From: Unforgiven11 dreams
Subject: Re: [Discuss-gnuradio] Channel Response in OFDM with MIMO USRP
Date: Sun, 13 Jan 2013 12:33:34 -0600

Thanks for the reply. 

Based on your suggestion and some reading, could it be due to the 'fractional' timing offset or not 'integer' timing offset. On the first glance it appears that the preamble detection was delayed - since any delay in the time domain results in the phase shift in the frequency domain (which is reflected in the channel response calculated from the preamble). So, I just 'pre-pone' the preamble detection by 1 sample, and interestingly the slope just inverted. On the other hand if I 'post-pone' it by 1 sample, the slope increased. So could it be that the 0<offset<1? 

PS: If I offset the detection by ~20 samples, the resulting signal after acquisition is messed up. Also, earlier when I demodulate the signal, it happens correctly, after this huge an offset the demodulation fails. The FFT happens after the preamble detection, and it appears that the detection is accurate since the interval between consecutive preamble spikes (packets) corresponds to the interval I maintain at the transmitter.

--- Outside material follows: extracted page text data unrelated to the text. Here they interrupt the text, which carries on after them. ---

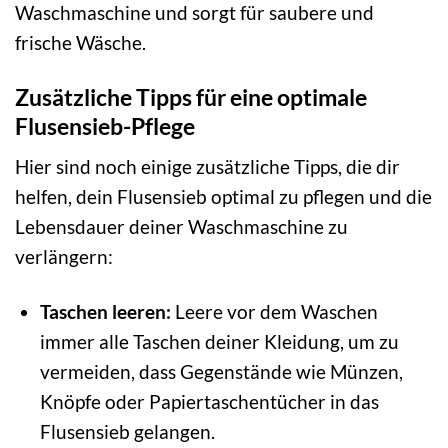
Waschmaschine und sorgt für saubere und
frische Wäsche.
Zusätzliche Tipps für eine optimale
Flusensieb-Pflege
Hier sind noch einige zusätzliche Tipps, die dir
helfen, dein Flusensieb optimal zu pflegen und die
Lebensdauer deiner Waschmaschine zu
verlängern:
Taschen leeren:
Leere vor dem Waschen
immer alle Taschen deiner Kleidung, um zu
vermeiden, dass Gegenstände wie Münzen,
Knöpfe oder Papiertaschentücher in das
Flusensieb gelangen.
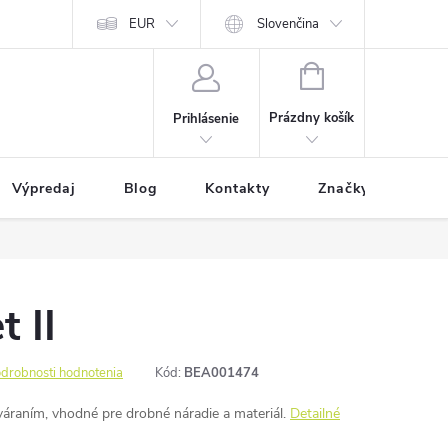
EUR
Slovenčina
NÁKUPNÝ
KOŠÍK
Prázdny košík
Prihlásenie
Výpredaj
Blog
Kontakty
Značky
 II
drobnosti hodnotenia
Kód:
BEA001474
váraním, vhodné pre drobné náradie a materiál.
Detailné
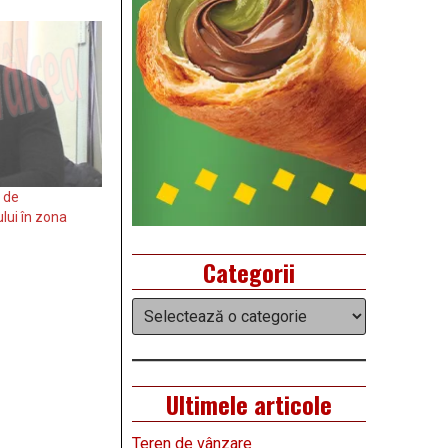
 de
ului în zona
Categorii
Categorii
Ultimele articole
Teren de vânzare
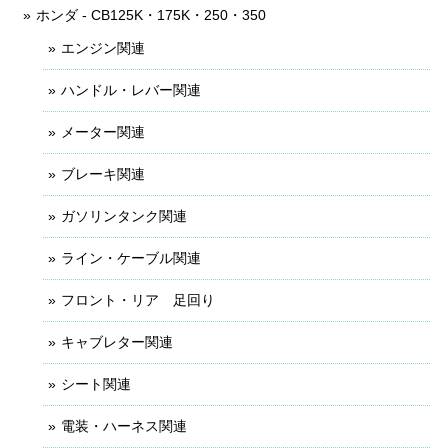
ホンダ - CB125K・175K・250・350
エンジン関連
ハンドル・レバー関連
メーター関連
ブレーキ関連
ガソリンタンク関連
ライン・ケーブル関連
フロント・リア 足回り
キャブレター関連
シート関連
電装・ハーネス関連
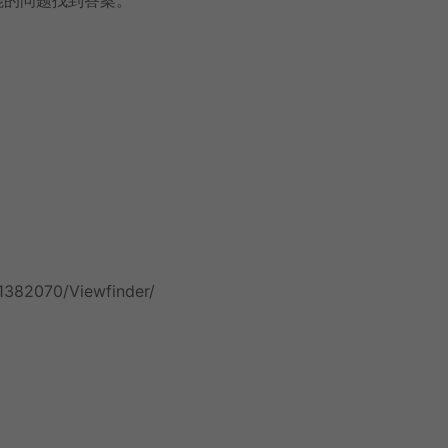
1382070/Viewfinder/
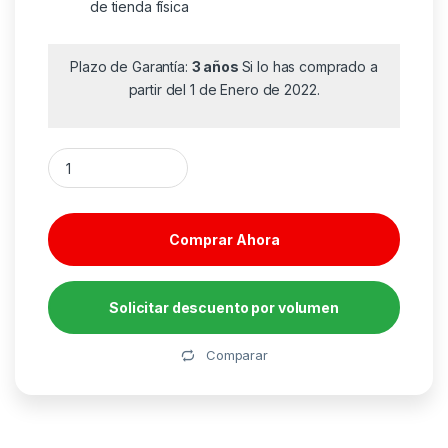
de tienda física
Plazo de Garantía:
3 años
Si lo has comprado a
partir del 1 de Enero de 2022.
Switch Conmutador 4K HDMI 2.0 Bidireccional Vention AKOB
Comprar Ahora
Solicitar descuento por volumen
Alternative:
Comparar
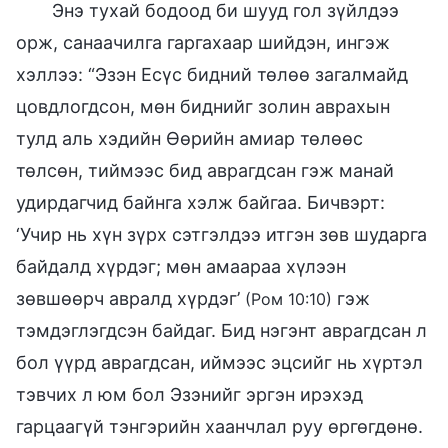
Энэ тухай бодоод би шууд гол зүйлдээ
орж, санаачилга гаргахаар шийдэн, ингэж
хэллээ: “Эзэн Есүс бидний төлөө загалмайд
цовдлогдсон, мөн биднийг золин аврахын
тулд аль хэдийн Өөрийн амиар төлөөс
төлсөн, тиймээс бид аврагдсан гэж манай
удирдагчид байнга хэлж байгаа. Бичвэрт:
‘Учир нь хүн зүрх сэтгэлдээ итгэн зөв шударга
байдалд хүрдэг; мөн амаараа хүлээн
зөвшөөрч авралд хүрдэг’
гэж
(Ром 10:10)
тэмдэглэгдсэн байдаг. Бид нэгэнт аврагдсан л
бол үүрд аврагдсан, иймээс эцсийг нь хүртэл
тэвчих л юм бол Эзэнийг эргэн ирэхэд
гарцаагүй тэнгэрийн хаанчлал руу өргөгдөнө.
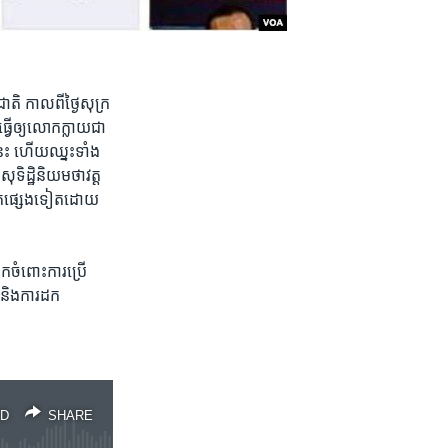
តិ កាល​ពី​ថ្ងៃសុក្រ​
្វើ​ឲ្យលោកក្លាយ​ជា​
េះ ហើយ​ឈ្នះ​ទាំង
ុទិដ្ឋិនិយម​ថាវត្ត
ោត​ផ្សេង​ទៀត​ដោយ​
​ចំពោះ​ការ​ប្រើ
និង​ការ​ដក​
D
SHARE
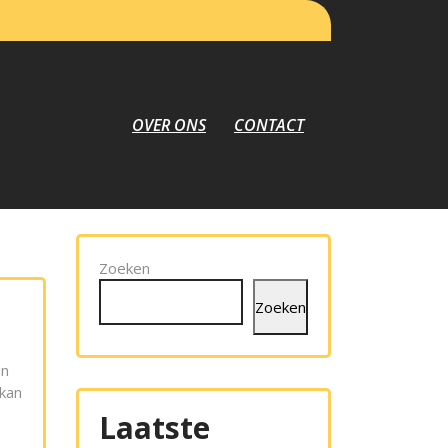
OVER ONS
CONTACT
Zoeken
Zoeken
en
 kan
Laatste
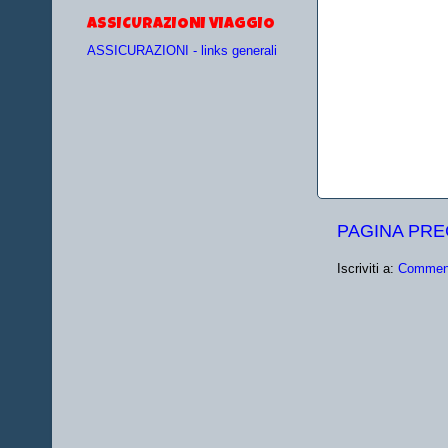
ASSICURAZIONI VIAGGIO
ASSICURAZIONI - links generali
PAGINA PR
Iscriviti a:
Comment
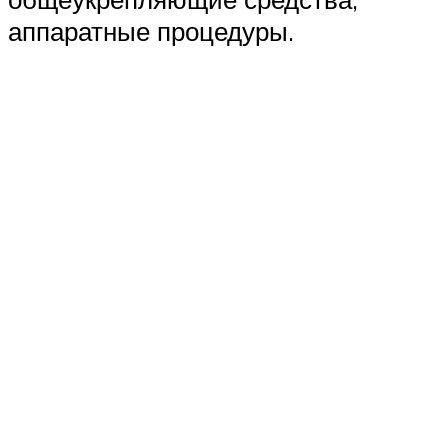
аппаратные процедуры.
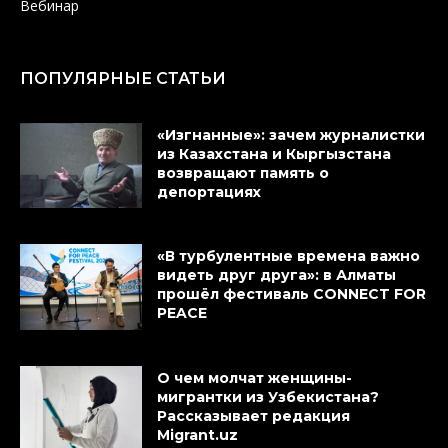
Вебинар
ПОПУЛЯРНЫЕ СТАТЬИ
«Изгнанные»: зачем журналистки
из Казахстана и Кыргызстана
возвращают память о
депортациях
«В турбулентные времена важно
видеть друг друга»: в Алматы
прошёл фестиваль CONNECT FOR
PEACE
О чем молчат женщины-
мигрантки из Узбекистана?
Рассказывает редакция
Migrant.uz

Further, I thought that having a common clk-ref/pps, should sync up the DAC and ADC running the sender and the receiver? Is that not a correct assumption? Or could this small a timing offset result because of the inaccuracy of the clock-ref/pps?

-jack


On Sun, Jan 13, 2013 at 6:45 AM, Paul Fuxjaeger <address@hidden> wrote:
On 13.01.13 08:04, Jack wrote:

As far as I know only sampling offset should be the reason for the
same, but since these 2 USRPs now share the external clock, can this
still be a problem?

10MHz/PPS syncing seems to work, because otherwise you wouldn't see this slope to be _identical_ over all frames.

I think you are right: timing offset. Maybe because of the total delay between those two synced baseband-in to baseband-out reference planes. So, some basic "timing synchronization" is still needed, every time after you have modified the "channel".

IRRC phaseshift(n) = delta*2*pi*n/N_subcarrier

The current delta seems to be around 0.25 in your plot, so maybe a offsetting your RX fft window by 80*0.25 = 20 samples helps reducing slope.